Technology such as a white noise generator is made just for this purpose. Ocean waves or falling rain are relaxing natural sounds which these devices simulate. Some have pillow speakers, so you hear the sound as you sleep.

Investing in hearing aids is also a good option. With quality hearing aids, you are turning up the volume of the sounds the brain is looking for like the AC running. Hearing aids normalize your hearing enough that the brain doesn’t need to produce phantom noise.

A combination of tricks is most effective for most people. For example, you could use a white noise generator at night and hearing aids during the day.

There are also medications that you can get if soft sounds are not working or if the tinnitus is more severe. Medications such as Xanax and possibly other antidepressants can silence this noise.

Lifestyle Changes to Manage Your Tinnitus

It will also be helpful if you make a few lifestyle changes. A good starting point is identifying what triggers your tinnitus. Write down in a journal what’s taking place when the tinnitus begins. Be specific:

  • Is there a specific sound that is triggering it?
  • Are you smoking or drinking alcohol?
  • What did you just eat?
  • Did you just take medication even over-the-counter products like Tylenol?
  • Did you just drink a cup of coffee or soda?

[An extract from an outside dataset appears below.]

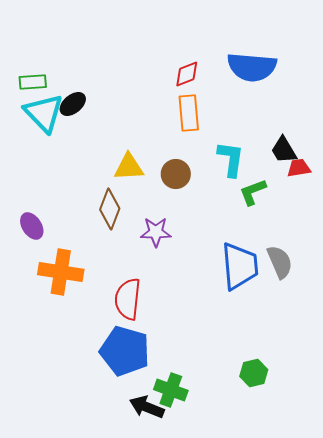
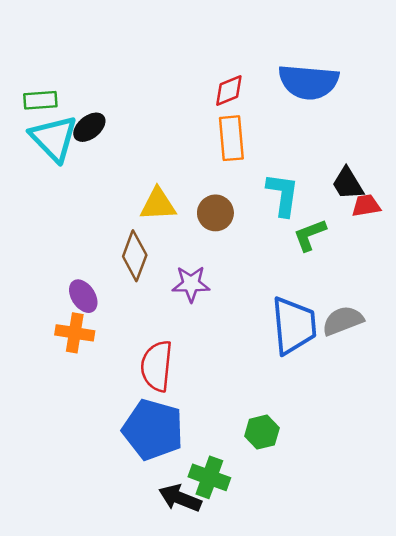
purple ellipse: (32, 226) -> (83, 296), moved
gray semicircle: (280, 262) -> (343, 321), turned -88
orange cross: (61, 272) -> (75, 333), size x0.7
green hexagon: (254, 373) -> (262, 432), moved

The more precise your information, the faster you’ll see the patterns that might be triggering the ringing. Stress can also be responsible, so look for ways to relax such as exercise, meditation or even biofeedback.

An Ounce of Prevention

The best way to get rid of tinnitus is to protect against it in the first place. Protect your hearing as much as you can by:

  • Wearing ear protection when around loud noises
  • Taking care of your cardiovascular system
  • Turning the volume down on everything
  • Not wearing earbuds or headphones when listening to music

That means you have to eat healthily, get plenty of exercise and take high blood pressure medication if it’s prescribed. Lastly, schedule a hearing exam to rule out treatable issues which increase your risk of hearing loss and the tinnitus that comes with it.